After fourth COVID-19 cluster students, prominent faculty and medical experts call for UNC-Chapel Hill to go online
Just a month ago, current and former faculty from across the UNC system sent a letter to top UNC System leadership and the UNC Board of Governors, urging them to join other university systems in making online instruction the default for the coming Fall semester as the COVID-19 pandemic continues.
Despite their concerns, the BOG told system universities they had to reopen and that individual university chancellors could not make those decisions independently. And in less than a week into the start of classes, the University of North Carolina at Chapel Hill announced a fourth cluster of COVID-19 cases on campus, as more and more local universities are seeing spikes in cases.
From The Progressive Pulse:
The board and president have been silent in the last week on the mounting infections at UNC-Chapel Hill, East Carolina University and Appalachian State University. Calls for comment have been referred to the individual universities.
An increasing number of students are leaving campus on their own, saying they do not feel safe and believe the school has mismanaged the return.
The Daily Tar Heel, the campus’ independent student newspaper, published a scathing editorial Sunday calling out the school’s lack of transparency and failure to heed both the warnings of the Orange County Health Department and the will of students, staff and faculty.
From The Daily Tar Heel:
The administration continues to prove they have no shame, and the bar for basic decency keeps getting lower.
They chose to ignore the Orange County Health Department, which recommended that the University restrict on-campus housing to at-risk students and implement online-only instruction for the first five weeks of the semester. They chose to ignore the guidance of the CDC, which placed the University’s housing plan in the “highest-risk” category.
Even faculty — though many of them continued to teach classes in-person — saw it coming.
The Editorial Board recognizes that the decision to transition away from in-person classes is one that ultimately lies with the Board of Governors — not the administration. However, Guskiewicz, Provost Bob Blouin and the rest of the administration are far too eager to attribute blame to parties other than themselves. Matters are rarely as complex as UNC makes them seem. The chancellor of a public university with a multi-billion dollar endowment is hardly powerless — not now, not ever.
Last month, the BOG, who have been appointed by Republican leadership, stressed the importance of reopening and discussed a “worst-case scenario” for a possible budget cuts of up to 50% at its 17 campuses — potentially putting hundreds of faculty out of work.
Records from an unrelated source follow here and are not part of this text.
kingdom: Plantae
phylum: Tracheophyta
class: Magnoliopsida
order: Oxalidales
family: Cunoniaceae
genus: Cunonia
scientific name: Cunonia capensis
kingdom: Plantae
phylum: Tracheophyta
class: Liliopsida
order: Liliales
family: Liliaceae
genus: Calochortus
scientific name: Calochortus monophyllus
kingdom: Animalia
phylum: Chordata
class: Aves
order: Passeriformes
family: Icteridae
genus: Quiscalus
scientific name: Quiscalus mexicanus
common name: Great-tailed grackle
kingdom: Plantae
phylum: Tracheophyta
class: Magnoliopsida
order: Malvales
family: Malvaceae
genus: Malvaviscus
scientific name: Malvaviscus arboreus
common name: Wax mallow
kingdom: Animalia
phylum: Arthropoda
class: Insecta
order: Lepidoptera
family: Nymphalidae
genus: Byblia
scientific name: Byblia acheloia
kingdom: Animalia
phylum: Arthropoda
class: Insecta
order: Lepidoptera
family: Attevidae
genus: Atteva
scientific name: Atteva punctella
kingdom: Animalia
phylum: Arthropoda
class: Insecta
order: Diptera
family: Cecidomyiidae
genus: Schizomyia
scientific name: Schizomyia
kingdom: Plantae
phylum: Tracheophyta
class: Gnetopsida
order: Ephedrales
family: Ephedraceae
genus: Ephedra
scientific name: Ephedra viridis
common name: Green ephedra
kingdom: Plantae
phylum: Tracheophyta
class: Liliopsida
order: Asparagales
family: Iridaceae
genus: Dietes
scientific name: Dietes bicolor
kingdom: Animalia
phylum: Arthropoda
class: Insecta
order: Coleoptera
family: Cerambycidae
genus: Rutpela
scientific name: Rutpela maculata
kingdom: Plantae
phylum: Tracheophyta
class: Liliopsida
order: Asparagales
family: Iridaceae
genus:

The BOG was also eager in their decision to monetarily exploit students as the board made the decision for no tuition or fee decreases, refunds or pro-rating if their universities move to online instruction due to the ongoing COVID-19.
The BOG has continually shown a lack of consideration for students, faculty and staff as it responds to the pandemic. And as students and faculty demand for accountability and safety protections, the BOG remains unresponsive.
Recently, university leaders from UNC-CH announced it’s shift to remote learning as community members called out the university’s failures and lack of leadership in the handling of COVID-19.
Bottom Line: In their haste to treat the school system like any other business, the BOG mirrored its Republican leadership within the General Assembly — by valuing money over the lives of faculty and students.